0

I am trying to web scrape using selenium and beautiful soupe but i cannot get selenium to find the element I need and return the text.

here is the html:

<span class="t-14 t-normal">
            <span aria-hidden="true"><!---->Crédit Agricole CIB · Full-time<!----></span><span class="visually-hidden"><!---->Crédit Agricole CIB · Full-time<!----></span>
          </span>

Do you know how to get the text 'Crédit Agricole CIB Full-time' from this html?

I am trying to do something like this:

src = driver.page_source
soup = BeautifulSoup(src, 'lxml')                                    # Now using beautiful soup
intro = soup.find('div', {'class': 'pv-text-details__left-panel'})

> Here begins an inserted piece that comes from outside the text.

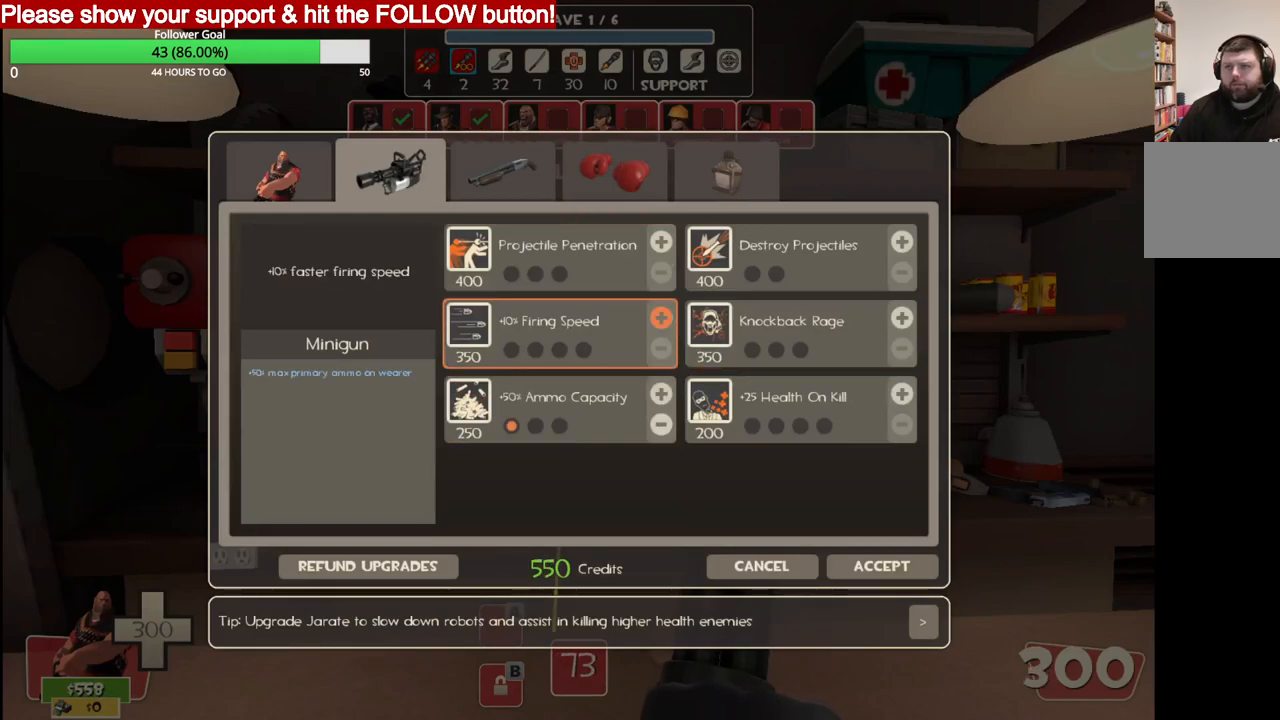
{"buttons": ["R2"], "left_stick": "center", "right_stick": "center", "events": [[450, "R2", "down"]]}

text_loc = intro.find( ???? )                                        # Extracting the text
text = text_loc.get_text().strip()                                   # Removing extra blank space

I do not know what to put in the ????

LaC
  • 5
  • 4

1 Answers1

0

I can't confirm without knowing exactly what the full HTML looks like - there might be other very similarly nested elements before the snippet shared in the question, but if there aren't then you can use soup.select_one with the css selectors used below:

spanTxt1 = soup.select_one('span.t-14.t-normal span[aria-hidden="true"]')
if spanTxt1 is not None: spanTxt1 = spanTxt1.get_text(strip=True)

spanTxt2 = soup.select_one('span.t-14.t-normal span.visually-hidden')
if spanTxt2 is not None: spanTxt2 = spanTxt2.get_text(strip=True)

print(f' Text1: "{spanTxt1}" \n Text2: "{spanTxt2}" ')

should give the output

 Text1: "Crédit Agricole CIB · Full-time" 
 Text2: "Crédit Agricole CIB · Full-time" 


EDIT:

I think the ember.. section ids are dynamically generated and might be different every time. A more reliable selector for the jobs listed in the experience section might be

expSel = 'div#experience ~ div.pvs-list__outer-container ul.pvs-list li'

(It's going for the list next to the [empty] div id="experience" anchor)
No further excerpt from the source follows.